Стать неразделимым, безликим веянием? Добровольно потерять свою упрямую, до боли несносную человечность? Меня охватил первобытный животный страх, одним махом способный сокрушить любые философские надстройки и схемы. В то отчаянное мгновение я математически отчетливо понял, что моя тяжелая, неповоротливая природа, мои исполненные горя и радости свинцовые мысли — это моё единственное подлинное сокровище, которое я не променяю ни на какую эфирную благодать и вечную свободу. Ночью, дождавшись, когда мои бесформенные стражи погрузились в глубокую дремоту, уютно распластавшись по резным ступеням светящимися лужами, я собрал в кулак всю дикую, необузданную грубость своего земного разума. Я зажмурил глаза и начал неистово вызывать в памяти самые скучные и упрямые факты своего оставленного мира. Я мучительно размышлял о чугунных наковальнях, о неоспоримой тяжести слитков свинца, о ненавистных налогах, о столбцах логарифмических таблиц, о запахе мокрой собачьей шерсти, о холодном камне парижских мостовых. От этого размышления в предельной концентрации материи мой мятежный разум мгновенно обрел гравитационную массу, в тысячи раз превосходящую весь их туманный Зенит. Моя мысль стала настолько пугающей, настолько до неприличия неподатливой, что эфирная вихревая клетка абстрактных сомнений просто-напросто не выдержала мощного напора такого вульгарного прагматизма. Она с резким хлопком лопнула.
Не теряя ни секунды, я в отчаянии бросился к оставленной на площади хрустальной сфере. Мои магниты лунатизма, заряженные жаждой парадокса, еще хранили чудодейственную силу своего пространственного прокола. Я со всей силы ударил по медным рычагам, вдребезги разбив стеклянный резервуар с экстрактом непреложного закона тяготения. В тот же миг хрусталь срезонировал. Струящийся мир бесконечных индиговых пространств предательски дрогнул, размытые лица желеобразных судей расползлись в гримасах полнейшего недоумения. Всесильные законы их перевернутой текучей вселенной попросту не сработали против тупой упертости одного обозленного человека. Пространство вновь вывернулось наизнанку, и, сопровождаемый оглушительным, режущим уши свистом, я стремительно рухнул сквозь неведомые складки бытия прямо в серые, пропахшие осенней сыростью объятия родного предместья.

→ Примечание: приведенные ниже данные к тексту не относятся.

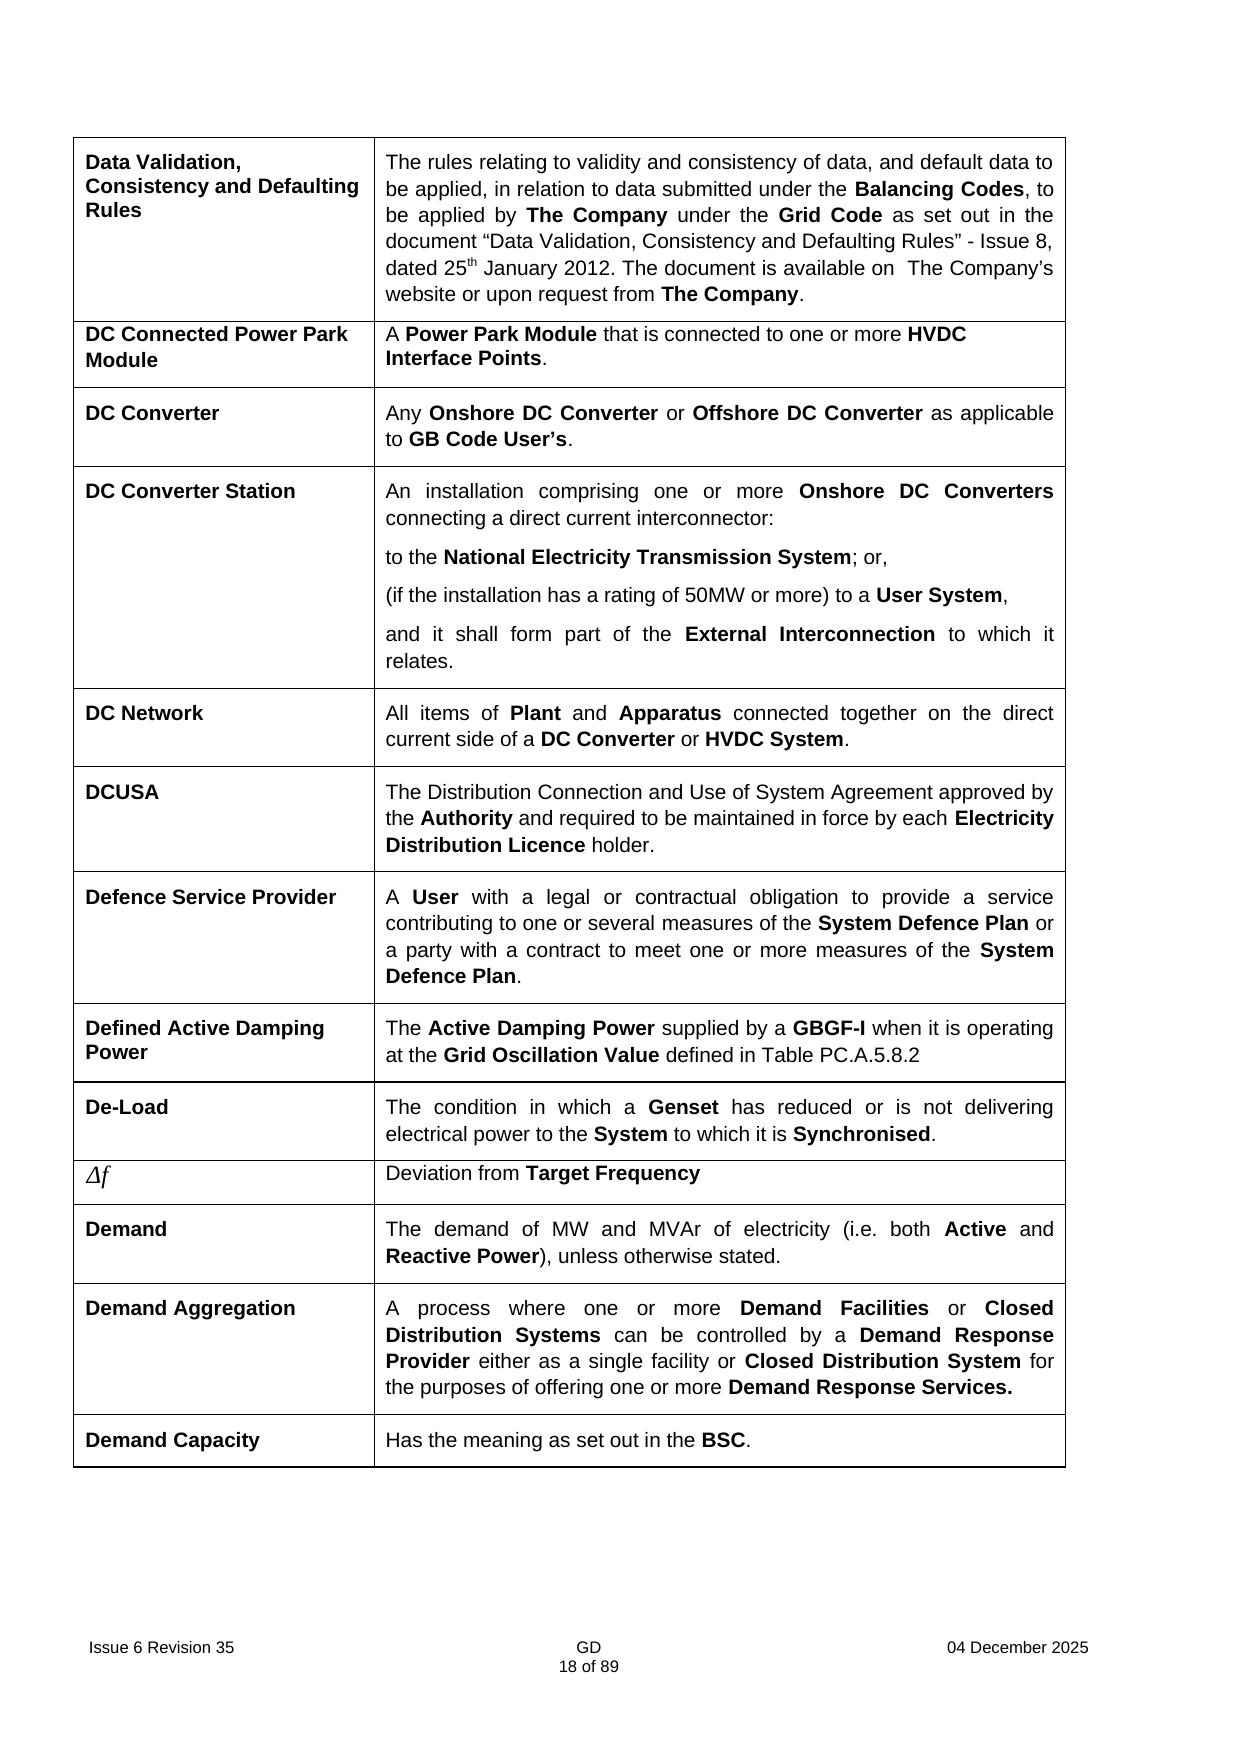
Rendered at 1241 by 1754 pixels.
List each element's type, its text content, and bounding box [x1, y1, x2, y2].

table_cell Demand [74, 1205, 374, 1282]
table_cell Has the meaning as set out in the BSC. [375, 1415, 1065, 1466]
table_cell Any Onshore DC Converter or Offshore DC Converter as applicable to GB Code User’s. [375, 388, 1065, 466]
table_cell De-Load [74, 1083, 374, 1160]
table_cell DC Converter Station [74, 467, 374, 687]
table_cell Demand Aggregation [74, 1284, 374, 1414]
table_cell The condition in which a Genset has reduced or is not delivering electrical power to the System to which it is Synchronised. [375, 1083, 1065, 1160]
table_cell The rules relating to validity and consistency of data, and default data to be applied, in relation to data submitted under the Balancing Codes, to be applied by The Company under the Grid Code as set out in the document “Data Validation, Consistency and Defaulting Rules” - Issue 8, dated 25th January 2012. The document is available on The Company’s website or upon request from The Company. [375, 138, 1065, 321]
table_cell [74, 1161, 374, 1204]
table_cell DCUSA [74, 767, 374, 871]
table_cell All items of Plant and Apparatus connected together on the direct current side of a DC Converter or HVDC System. [375, 689, 1065, 766]
table_cell Defined Active Damping Power [74, 1004, 374, 1081]
table_cell DC Connected Power Park Module [74, 322, 374, 387]
table_cell Defence Service Provider [74, 872, 374, 1003]
table_cell Data Validation, Consistency and Defaulting Rules [74, 138, 374, 321]
table_cell DC Converter [74, 388, 374, 466]
table_cell A process where one or more Demand Facilities or Closed Distribution Systems can be controlled by a Demand Response Provider either as a single facility or Closed Distribution System for the purposes of offering one or more Demand Response Services. [375, 1284, 1065, 1414]
table_cell DC Network [74, 689, 374, 766]
table_cell An installation comprising one or more Onshore DC Converters connecting a direct current interconnector: to the National Electricity Transmission System; or, (if the installation has a rating of 50MW or more) to a User System, and it shall form part of the External Interconnection to which it relates. [375, 467, 1065, 687]
table_cell The demand of MW and MVAr of electricity (i.e. both Active and Reactive Power), unless otherwise stated. [375, 1205, 1065, 1282]
table_cell A User with a legal or contractual obligation to provide a service contributing to one or several measures of the System Defence Plan or a party with a contract to meet one or more measures of the System Defence Plan. [375, 872, 1065, 1003]
table_cell The Distribution Connection and Use of System Agreement approved by the Authority and required to be maintained in force by each Electricity Distribution Licence holder. [375, 767, 1065, 871]
table_cell The Active Damping Power supplied by a GBGF-I when it is operating at the Grid Oscillation Value defined in Table PC.A.5.8.2 [375, 1004, 1065, 1081]
table_cell Demand Capacity [74, 1415, 374, 1466]
table_cell Deviation from Target Frequency [375, 1161, 1065, 1204]
table_cell A Power Park Module that is connected to one or more HVDC Interface Points. [375, 322, 1065, 387]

И вот сейчас я пишу эти строки, сидя за столом. Улица за деревянным окном неизменна: кирпичные дома стоят под прямыми углами, дождь льется только сверху вниз, а память о прошлых сожалениях оставляет на моем лице всё более глубокие морщины. В непогоду у меня мучительно ноют суставы от проклятой влаги, а с каждым прошедшим годом мои шаги даются всё тяжелее и медленнее. Но всякий раз, когда я в полной мере ощущаю тяжесть собственного физического тела, когда я кожей чувствую деревянную жесткость высокой спинки своего кресла и неотвратимую пожизненную данность своего вписанного в метрику имени, я горько усмехаюсь. Пусть они вечно парят там, в своем высшем фиолетовом небе, легкомысленно выменивая свой дух на блаженную невесомую легкость и тотальное забытье. Я же усвоил твердо: в мироздании нет ничего более величественного, и нет ничего более прекрасного, чем великая привилегия нести в себе этот костяной каркас. И никакие идеальные возвышенные концепции никогда не отнимут у меня моего высшего земного права — оставаться до смертного часа таким, каким я родился.